Einzelne Abschnitte des S-Bahn-Netzes gingen nicht wieder in Betrieb:
Bis etwa zum Sommer 1948, d.h. innerhalb von nur drei Jahren, war das elektrische S-Bahn-Netz der Vorkriegszeit in seiner Länge weitgehend wiederhergestellt. Auch die vollständig demontierte Strecke nach Erkner war wieder betriebsfähig. Die schnelle S-Bahn-Wiederinbetriebnahme nach 1945 unter schwierigsten Bedingungen war eine enorme Leistung, deren Stellenwert gerade vor dem Hintergrund heutiger Bauzeiten nochmals gestiegen ist. Die Leistung wird auch dadurch nicht geschmälert, daß wegen eingleisiger Streckenabschnitte, vielfacher Langsamfahrstellen, immer wieder auftretender Betriebsstörungen, etwa infolge von Bombenfunden oder Stromausfällen, wegen des dezimierten und demolierten Wagenparks sowie immer noch teilzerstörter Bahnhöfe eine S-Bahn-Fahrt 1947 natürlich nicht mit einer im Sommer 1939 vergleichbar war.
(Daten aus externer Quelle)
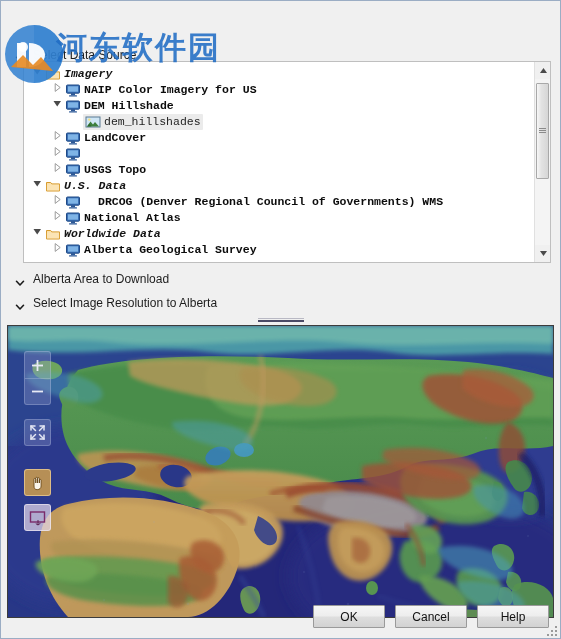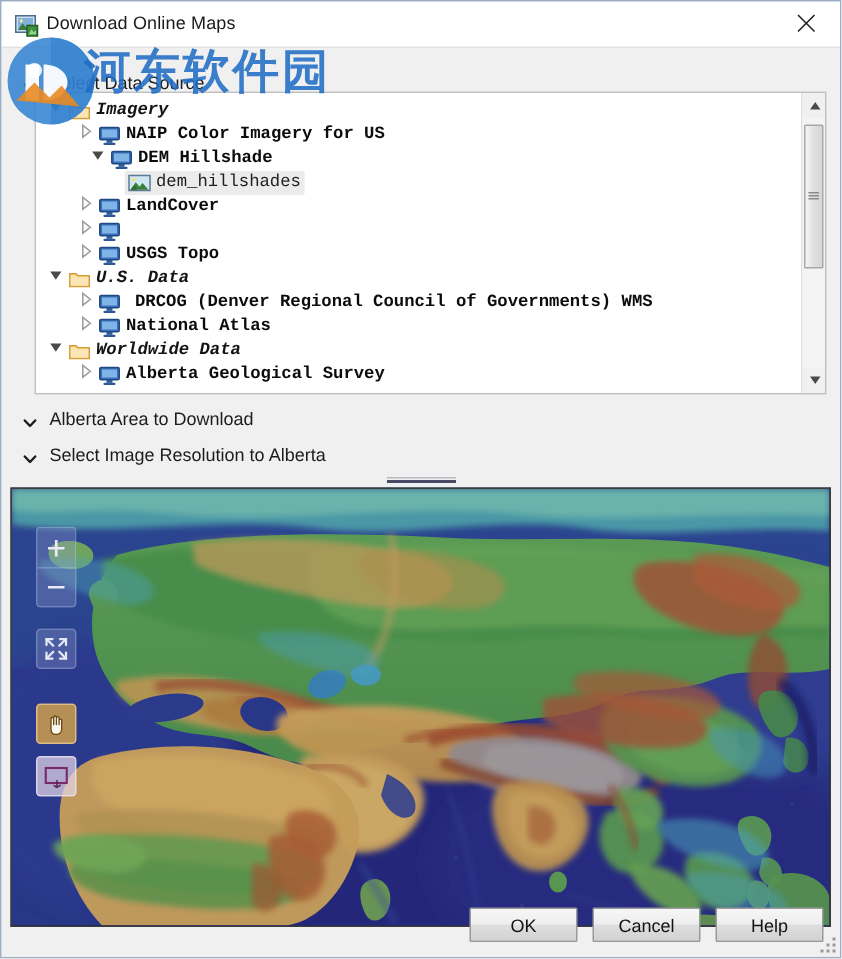--- a/index.html
+++ b/index.html
@@ -311,27 +311,6 @@
 
 <div id="dialog">
 
-  <div id="titlebar">
-    <span id="title-icon">
-      <svg width="16" height="16" viewBox="0 0 16 16">
-        <rect x="0.5" y="1.5" width="13" height="11" fill="#cfe0f2" stroke="#4a6b8a" stroke-width="1"></rect>
-        <rect x="2" y="3" width="10" height="8" fill="#7fb2dd"></rect>
-        <path d="M2 11 L5 6.5 L7.5 9.5 L9.5 7 L12 11 Z" fill="#3d7a3d"></path>
-        <circle cx="4.2" cy="5" r="1.1" fill="#ffe680"></circle>
-        <rect x="8" y="8" width="7" height="7" fill="#3f8f3f" stroke="#245c24" stroke-width="1"></rect>
-        <path d="M9 14 L11 10.5 L12.5 12.5 L14 11 L14 14 Z" fill="#8fd48f"></path>
-      </svg>
-    </span>
-    <span id="title-text">Download Online Maps</span>
-    <div id="close-button">
-      <span>
-        <svg width="13" height="13" viewBox="0 0 13 13">
-          <line x1="1" y1="1" x2="12" y2="12" stroke="#202020" stroke-width="1.1"></line>
-          <line x1="12" y1="1" x2="1" y2="12" stroke="#202020" stroke-width="1.1"></line>
-        </svg>
-      </span>
-    </div>
-  </div>
 
   <div id="content">
 

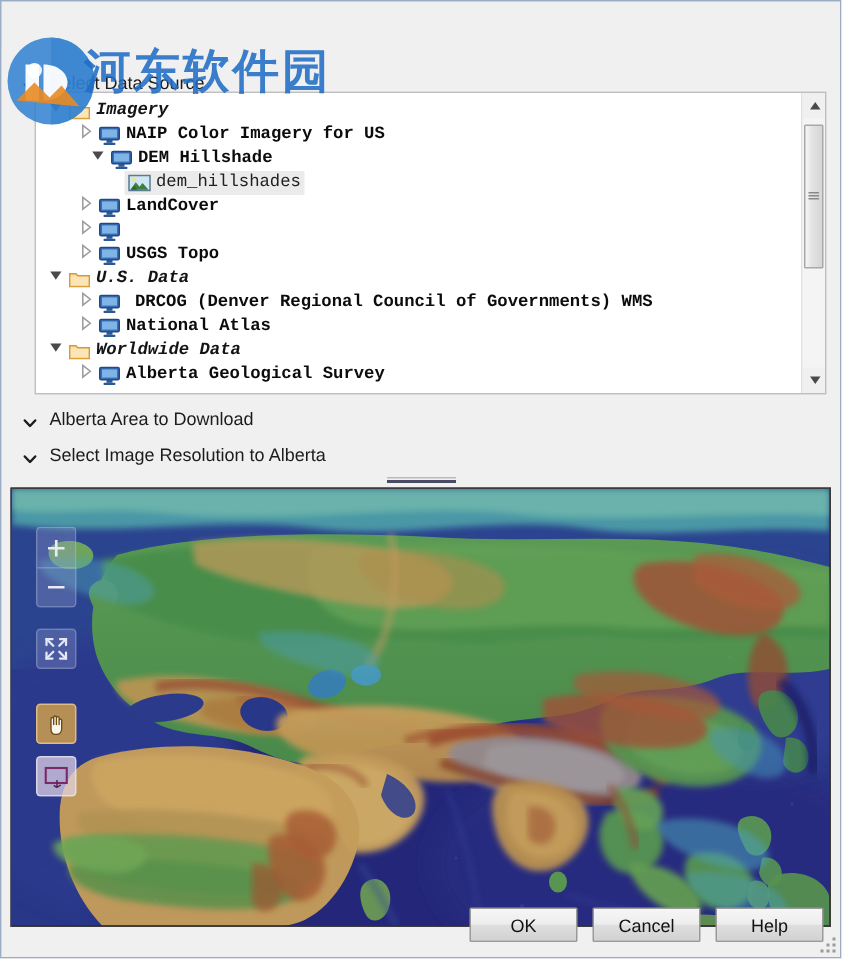--- a/index.html
+++ b/index.html
@@ -346,7 +346,7 @@
                 </svg></span>
               <span class="tlabel lbl-service" style="left:60px;">NAIP Color Imagery for US</span>
             </div>
-            <div class="tree-row" style="position: absolute; left: 8px; top: 36px; width: 505px;">
+            <div class="tree-row" style="position: absolute; left: 0px; top: 36px; width: 505px;">
               <span class="twisty" style="left:28px;"><svg width="11" height="11" viewBox="0 0 11 11">
                   <path d="M1.5 3 L9 3 L5.2 8.5 Z" fill="#4a4a4a"></path>
                 </svg></span>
Rund 55.000 Berliner wurden zumeist wegen ihrer Herkunft in den Vernichtungslagern ermordet, weitere ca. 50.000 Berliner wurden Opfer des Bombenkrieges. Die als Soldaten gefallenen oder im Kampf um Berlin getöteten lassen sich nicht genau beziffern, erreichen aber allein auf deutscher Seite noch mal eine Zahl von ca. 50.000. Hunderttausende erlitten Schäden an Körper und Psyche, verloren ihre Heimat, Hab und Gut.
Unter den Opfern waren auch viele Eisenbahner, die als Soldaten oder Eisenbahner an der Front fielen, die in der Heimat das Opfer von Bomben wurden oder die z.T. alleine wegen ihrer Uniform noch nach dem Krieg Jahre in Lagern zubringen mußten. Dieser Aderlaß an Fachkräñen war die schlimmste Kriegsfolge für die Berliner S-Bahn.